Zuni was also a major center for gun sales in the 1970s. The Blackwater Trading Post was a huge firearms retailer until its owner was shot and killed in an attempted robbery in 1979. And in the ‘60s and early ‘70s, Wright’s Barbecue was a must-stop spot for north/south travelers before Interstate highways took them away from Route 460.

Norfolk resident Jerry Butler grew up in downtown Zuni. He says the village has changed since the days of his youth, especially after the 1999 flood rampage created by Hurricane Floyd along the Blackwater River.

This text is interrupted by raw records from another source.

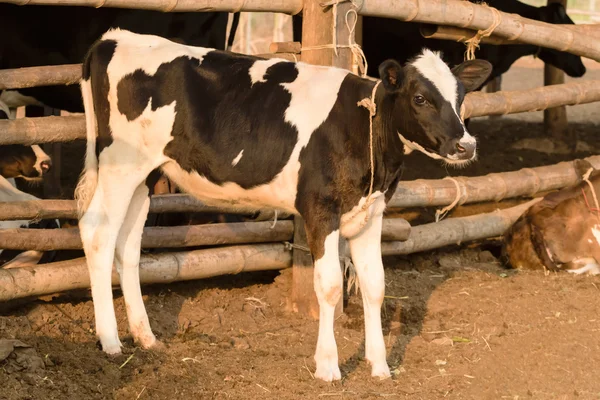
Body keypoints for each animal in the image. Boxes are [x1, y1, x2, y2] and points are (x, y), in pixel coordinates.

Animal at [77, 28, 492, 382]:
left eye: (460, 98)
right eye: (420, 98)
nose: (466, 145)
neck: (363, 128)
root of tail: (114, 38)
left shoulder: (372, 210)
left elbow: (375, 285)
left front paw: (379, 367)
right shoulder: (320, 209)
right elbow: (329, 286)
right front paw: (328, 367)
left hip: (145, 173)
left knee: (128, 245)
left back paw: (145, 337)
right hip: (119, 164)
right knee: (98, 233)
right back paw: (110, 341)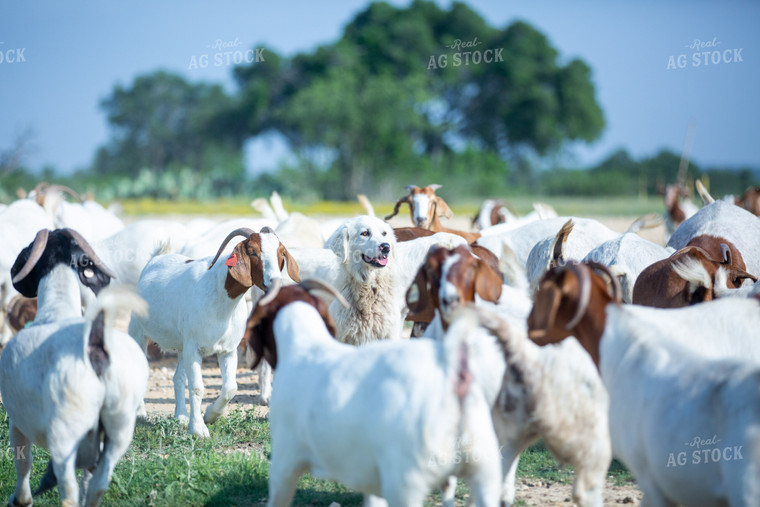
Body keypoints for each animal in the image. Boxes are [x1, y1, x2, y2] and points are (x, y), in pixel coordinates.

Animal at [0, 229, 147, 507]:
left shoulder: (17, 421)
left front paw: (21, 499)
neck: (58, 309)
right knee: (98, 484)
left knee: (69, 491)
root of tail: (95, 345)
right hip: (119, 428)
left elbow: (23, 462)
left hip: (65, 434)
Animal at [129, 228, 298, 434]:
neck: (221, 299)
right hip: (138, 331)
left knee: (178, 377)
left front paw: (210, 415)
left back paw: (181, 416)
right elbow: (197, 387)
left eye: (281, 252)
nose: (275, 282)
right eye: (252, 252)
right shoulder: (194, 348)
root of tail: (156, 259)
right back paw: (140, 414)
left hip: (182, 346)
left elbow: (231, 387)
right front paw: (198, 429)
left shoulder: (227, 350)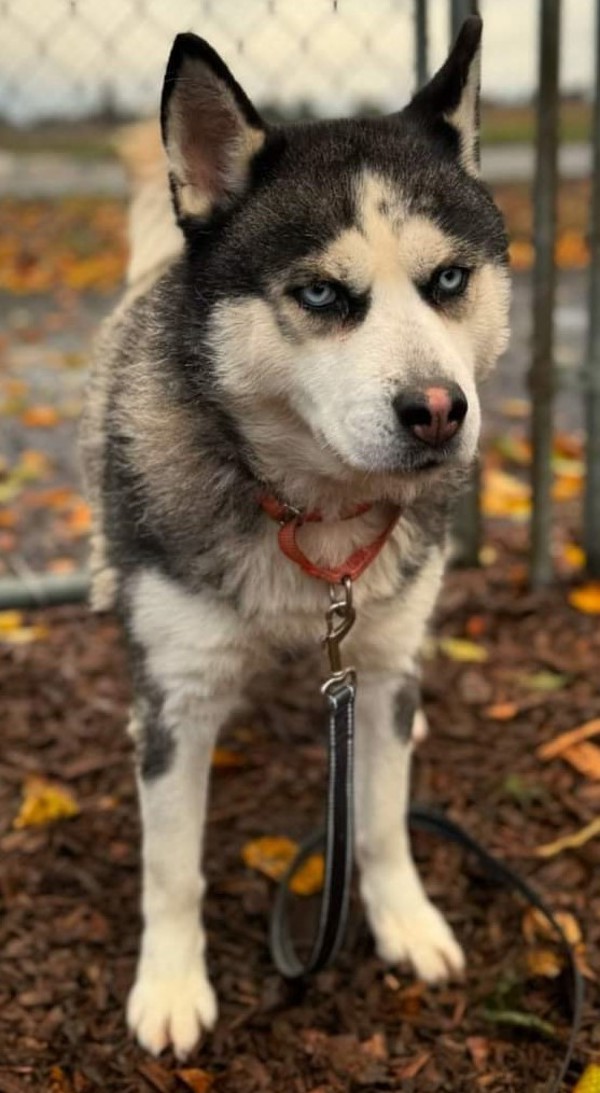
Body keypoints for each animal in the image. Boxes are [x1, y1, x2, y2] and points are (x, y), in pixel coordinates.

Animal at [81, 17, 507, 1058]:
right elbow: (172, 866)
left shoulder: (378, 667)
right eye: (320, 295)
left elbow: (383, 821)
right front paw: (171, 982)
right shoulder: (183, 692)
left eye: (449, 280)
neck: (312, 520)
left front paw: (405, 920)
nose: (438, 410)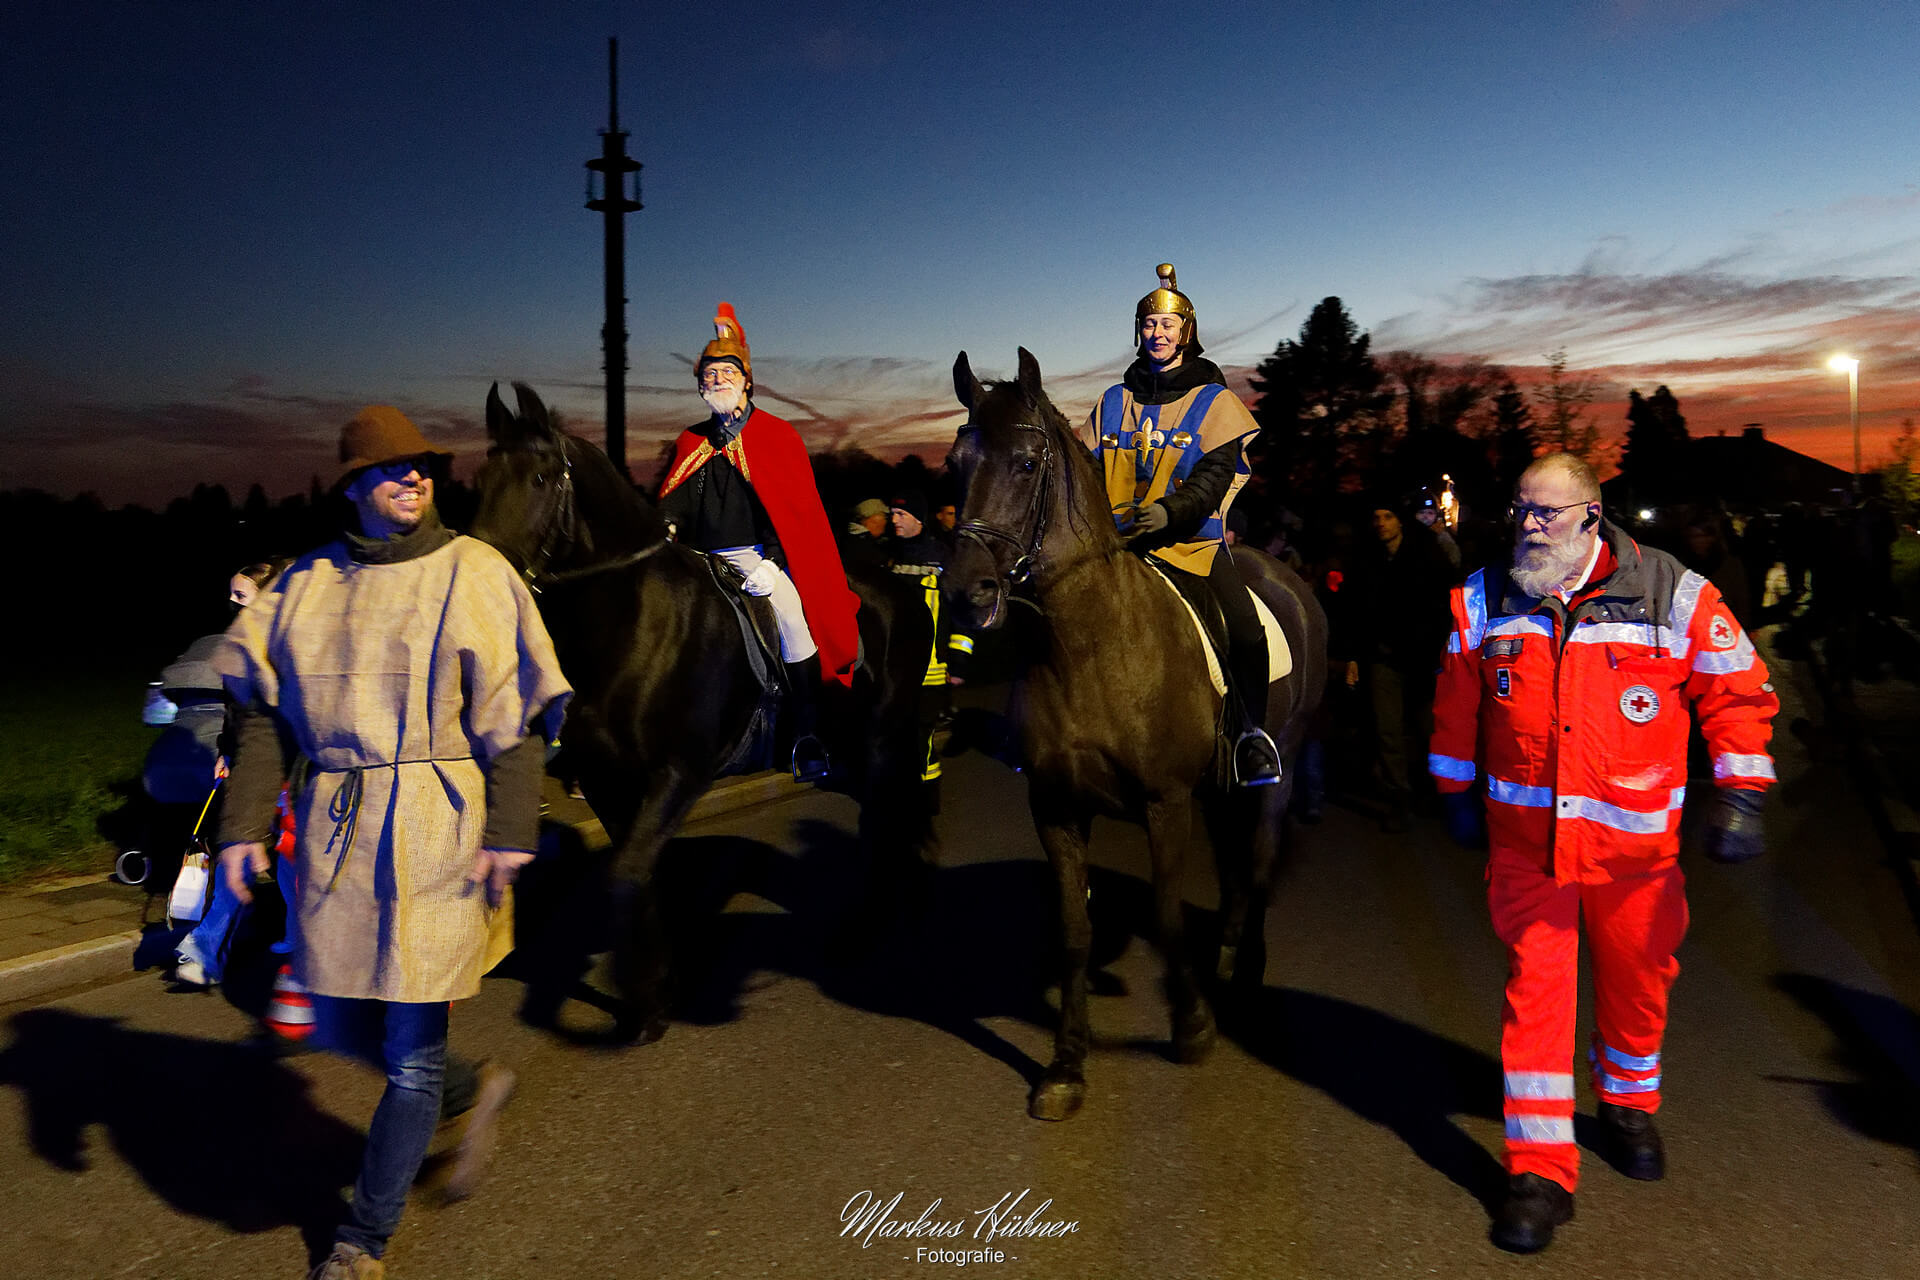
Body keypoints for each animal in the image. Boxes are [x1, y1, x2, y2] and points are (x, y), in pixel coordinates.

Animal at [472, 379, 936, 1043]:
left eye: (538, 478)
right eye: (481, 478)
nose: (483, 586)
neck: (632, 623)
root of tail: (902, 588)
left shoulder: (678, 774)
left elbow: (627, 874)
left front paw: (645, 997)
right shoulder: (610, 780)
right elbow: (638, 874)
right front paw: (658, 991)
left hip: (880, 739)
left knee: (883, 817)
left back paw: (864, 929)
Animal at [948, 345, 1336, 1113]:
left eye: (1027, 464)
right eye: (955, 461)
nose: (965, 591)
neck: (1091, 646)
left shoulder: (1165, 802)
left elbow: (1164, 914)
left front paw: (1192, 1028)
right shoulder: (1056, 806)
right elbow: (1074, 929)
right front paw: (1066, 1066)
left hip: (1271, 773)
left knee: (1257, 861)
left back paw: (1245, 972)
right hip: (1218, 791)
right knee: (1236, 871)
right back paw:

“Everybody lives out in the country now,” he says. “There are very few people in Zuni itself. Thanks to Floyd, a lot of the homes are gone. The gun shop is gone. That end of town is totally different.”

His 87-year old father still lives there.

“My dad told me that when he was growing up, Zuni was the hub of Isle of Wight County. Zuni had a bank, a couple of hotels, a blacksmith shop. It was really more of a center than Windsor or Smithfield. It was a busy stop for the railroad.”

These days, the trains just keep on chuggin’ past this quaint little hamlet. The once-grand hotel building was washed away by the floods of Floyd. There’s no longer a full-time dentist in town. And Wright’s Barbecue is only a memory.

But, as Beth Swartz concludes, Zuni remains a special place: “There’s just nothing like the people out there.”